Поскольку наша тема более широкая и не касается только коррупции, я не буду дальше приводить примеры. Надеюсь, что, по крайней мере, этого примера достаточно, чтобы мы приняли следующий тезис.
Коррупция — это не проблема, это сигнал о проблемах, о неэффективности управления, о неэффективности социальных отношений и так далее.
И в связи с этим же примером маленькое обобщение, давно сделанное социальными мыслителями, о том, как вообще развивается подобная ситуация. В ней всегда есть три фазы отмеченного благими намерениями административного воздействия.
Фаза 1. Власти вводят регулирование каких-то социальных отношений.
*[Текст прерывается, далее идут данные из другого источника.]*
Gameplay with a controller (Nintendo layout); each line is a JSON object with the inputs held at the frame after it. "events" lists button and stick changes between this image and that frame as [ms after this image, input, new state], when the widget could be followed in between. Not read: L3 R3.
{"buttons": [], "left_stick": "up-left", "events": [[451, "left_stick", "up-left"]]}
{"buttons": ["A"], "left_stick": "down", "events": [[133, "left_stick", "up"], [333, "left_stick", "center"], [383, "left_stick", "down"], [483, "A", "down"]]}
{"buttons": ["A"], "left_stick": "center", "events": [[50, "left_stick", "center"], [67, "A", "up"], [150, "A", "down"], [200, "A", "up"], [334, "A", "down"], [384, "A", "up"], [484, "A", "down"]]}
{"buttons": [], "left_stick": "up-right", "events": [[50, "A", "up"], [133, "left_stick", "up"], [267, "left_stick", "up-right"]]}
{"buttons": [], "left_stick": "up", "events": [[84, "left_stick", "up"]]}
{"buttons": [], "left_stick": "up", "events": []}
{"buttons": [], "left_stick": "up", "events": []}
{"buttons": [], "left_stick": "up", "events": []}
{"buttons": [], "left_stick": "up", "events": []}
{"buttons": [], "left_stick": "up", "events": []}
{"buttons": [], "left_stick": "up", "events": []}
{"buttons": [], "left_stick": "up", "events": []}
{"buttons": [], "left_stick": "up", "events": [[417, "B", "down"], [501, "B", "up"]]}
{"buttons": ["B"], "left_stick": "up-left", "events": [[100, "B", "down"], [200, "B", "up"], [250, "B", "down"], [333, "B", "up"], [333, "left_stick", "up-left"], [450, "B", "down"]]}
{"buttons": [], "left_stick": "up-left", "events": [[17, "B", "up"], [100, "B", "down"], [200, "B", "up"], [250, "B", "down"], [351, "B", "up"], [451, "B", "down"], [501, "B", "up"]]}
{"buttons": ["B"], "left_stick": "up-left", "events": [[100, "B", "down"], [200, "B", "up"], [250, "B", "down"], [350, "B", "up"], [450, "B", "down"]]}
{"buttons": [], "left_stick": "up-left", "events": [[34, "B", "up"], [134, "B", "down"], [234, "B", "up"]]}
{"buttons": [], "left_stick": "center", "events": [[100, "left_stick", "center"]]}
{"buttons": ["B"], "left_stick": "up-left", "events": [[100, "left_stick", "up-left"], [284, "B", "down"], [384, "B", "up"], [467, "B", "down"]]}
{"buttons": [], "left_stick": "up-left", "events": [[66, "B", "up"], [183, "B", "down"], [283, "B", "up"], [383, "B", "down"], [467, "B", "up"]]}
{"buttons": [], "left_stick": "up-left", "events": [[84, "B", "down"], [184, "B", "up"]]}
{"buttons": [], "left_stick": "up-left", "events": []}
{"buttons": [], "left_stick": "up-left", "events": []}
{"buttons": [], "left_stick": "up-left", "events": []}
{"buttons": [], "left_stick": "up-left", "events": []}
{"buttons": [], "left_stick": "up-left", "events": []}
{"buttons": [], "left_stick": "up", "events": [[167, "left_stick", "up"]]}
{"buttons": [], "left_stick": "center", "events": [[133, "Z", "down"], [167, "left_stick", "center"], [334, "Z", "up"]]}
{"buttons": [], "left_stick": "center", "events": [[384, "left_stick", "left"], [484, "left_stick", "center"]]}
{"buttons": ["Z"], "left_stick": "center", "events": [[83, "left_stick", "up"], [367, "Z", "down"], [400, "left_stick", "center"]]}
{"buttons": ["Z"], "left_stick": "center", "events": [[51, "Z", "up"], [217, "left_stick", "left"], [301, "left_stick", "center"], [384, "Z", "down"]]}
При этом они всегда уверены, что это идет на пользу людям, а их намерения и представления о пользе и методах должны разделяться теми, кого регулируют.
Фаза 2. Вслед за первыми неудачами начинается работа с чиновниками: повышение их дисциплины, профессионализма, чувства долга (как писали в докладных записках ЦК КПСС — преодоление упущений в работе с кадрами).
Фаза 3. Поскольку совершенствование чиновников не прервало полосу провалов, регулирование перебрасывается на неблагодарное население, начинается его тотальное дисциплинирование, зона регулирования расширяется.
Эта трехчленка абсолютно постоянная, работающая везде и всегда. Бамберг — только один из красивых, хорошо описанных примеров.
3. Теперь пойдем дальше, не забывая о том, что, когда мы говорим о власти, мы всегда верим в ее благие намерения, причем абсолютно искренние. Поэтому перейдем собственно к глобализации и к той части моего доклада, которая называется «высокий модернизм». Этот термин введен замечательным современным английским социологом Джеймсом Скоттом.
Говоря о глобализации, я принципиально не буду давать определения. Это процесс сложный, и любое из частных определений будет напоминать нам притчу со слепцами и слоном. Поэтому я остановлюсь лишь на самом важном ее аспекте: процессе модернизации. Это когда под мудрым руководством, Всемирного банка или еще каких-то там организаций, недоразвитые страны обретают как бы цивилизованный вид, цивилизованные институты и приобщаются к западной цивилизации. Я это говорю без иронии, просто называю вещи своими именами, не более того. Модернизация эта насчитывает уже лет пятьдесят. Она сопровождает глобализацию, является ее частью и тем ее аспектом, который можно назвать уподоблением, то есть подведением большого числа стран под единый цивилизационный стандарт.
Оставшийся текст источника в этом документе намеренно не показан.